==== RAW DATA
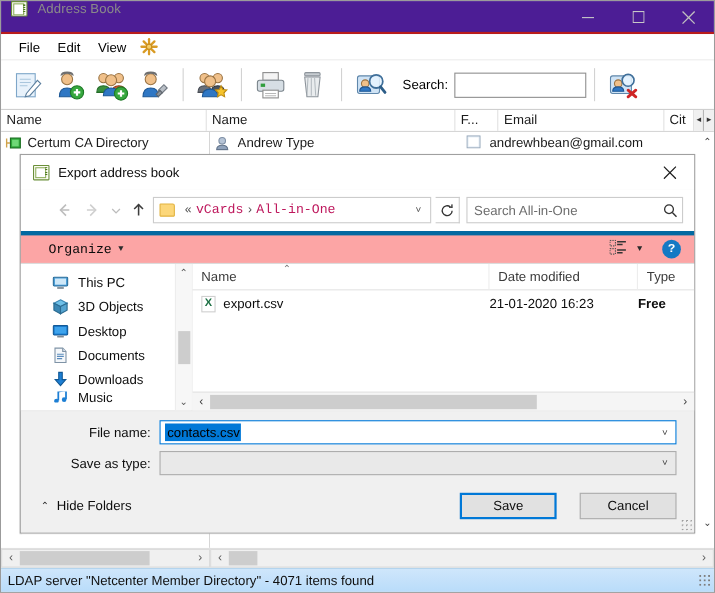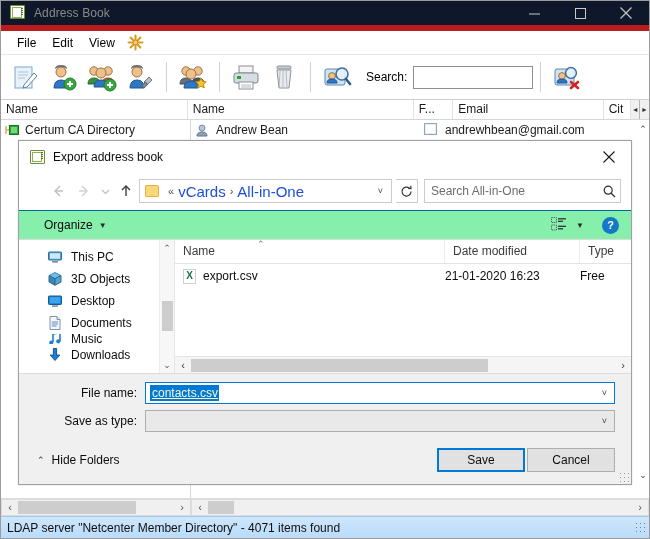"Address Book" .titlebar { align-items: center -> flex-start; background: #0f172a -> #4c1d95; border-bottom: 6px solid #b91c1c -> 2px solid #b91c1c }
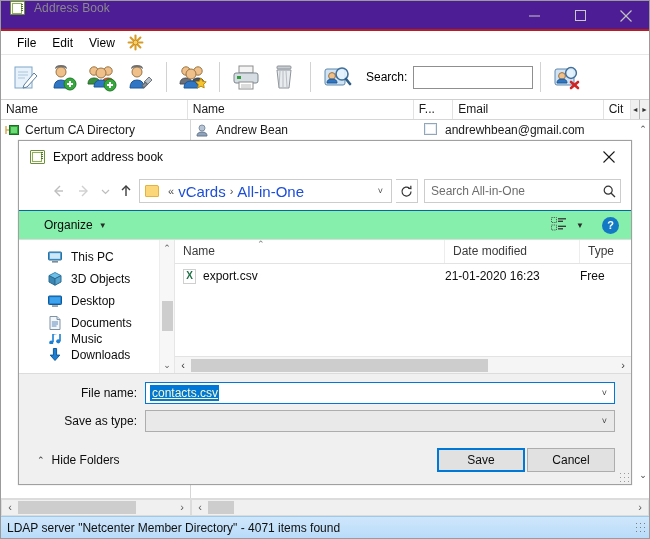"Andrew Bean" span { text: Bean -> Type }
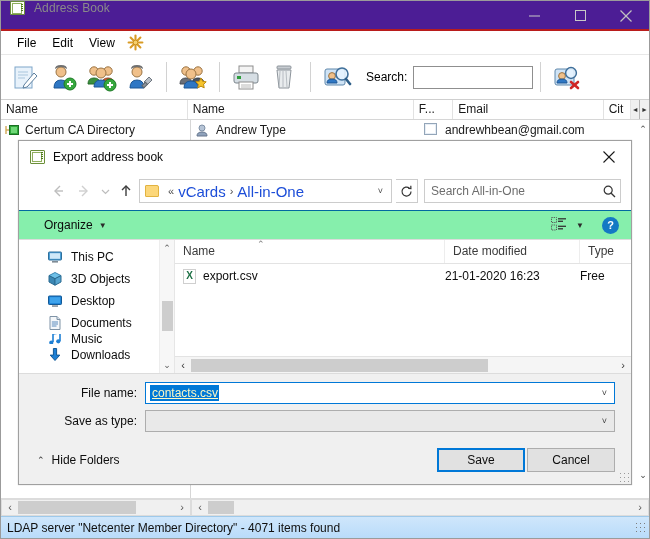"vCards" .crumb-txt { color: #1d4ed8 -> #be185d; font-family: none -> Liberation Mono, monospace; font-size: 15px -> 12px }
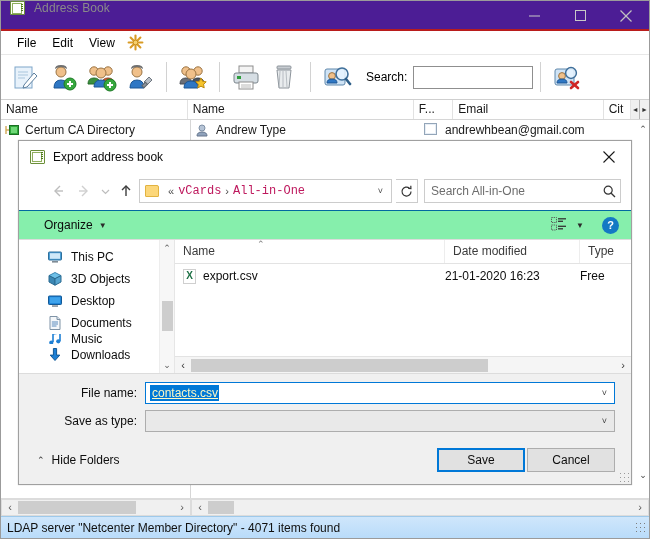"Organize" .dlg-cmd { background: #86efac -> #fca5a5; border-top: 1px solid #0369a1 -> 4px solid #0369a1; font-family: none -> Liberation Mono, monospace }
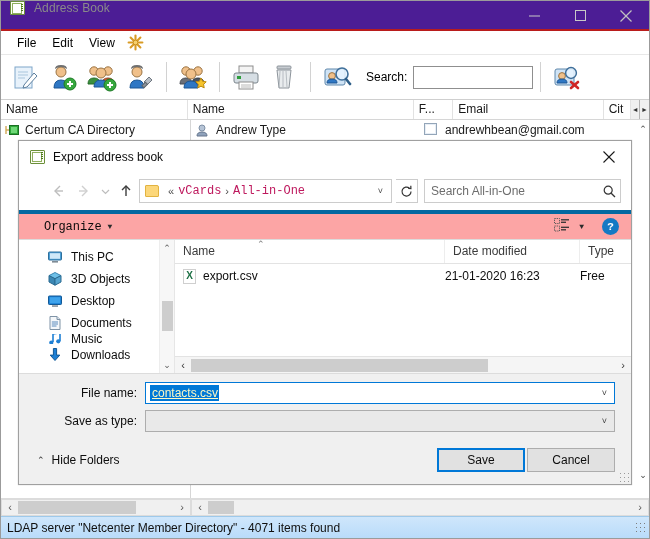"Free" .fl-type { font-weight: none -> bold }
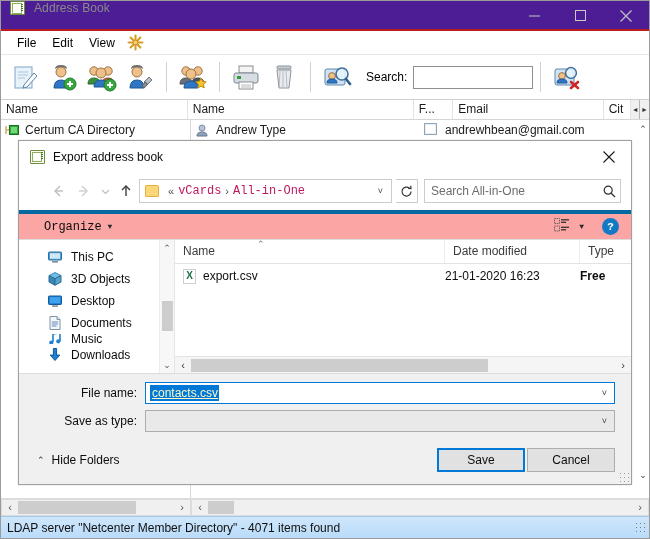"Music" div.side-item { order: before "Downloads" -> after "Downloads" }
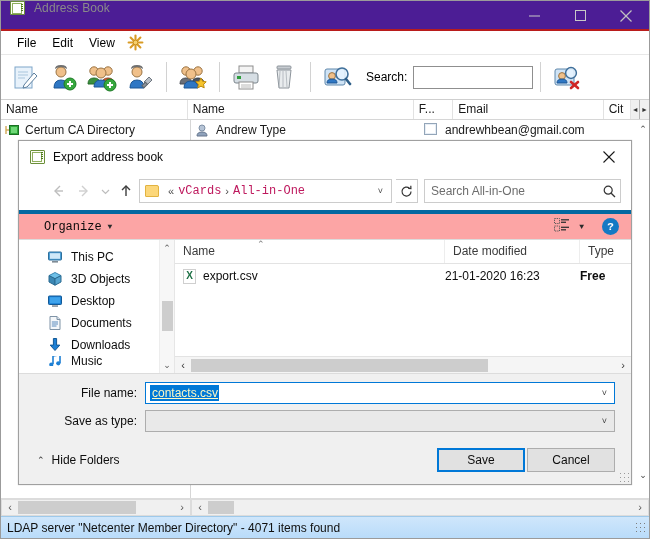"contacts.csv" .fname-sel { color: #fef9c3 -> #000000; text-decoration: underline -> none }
========
→ JOB:
Reprint every record exactly and skip the pictures.

→ ANSWER FOR THIS EXERCISE:
"Address Book" .titlebar { align-items: center -> flex-start; background: #0f172a -> #4c1d95; border-bottom: 6px solid #b91c1c -> 2px solid #b91c1c }
"Andrew Bean" span { text: Bean -> Type }
"vCards" .crumb-txt { color: #1d4ed8 -> #be185d; font-family: none -> Liberation Mono, monospace; font-size: 15px -> 12px }
"Organize" .dlg-cmd { background: #86efac -> #fca5a5; border-top: 1px solid #0369a1 -> 4px solid #0369a1; font-family: none -> Liberation Mono, monospace }
"Free" .fl-type { font-weight: none -> bold }
"Music" div.side-item { order: before "Downloads" -> after "Downloads" }
"contacts.csv" .fname-sel { color: #fef9c3 -> #000000; text-decoration: underline -> none }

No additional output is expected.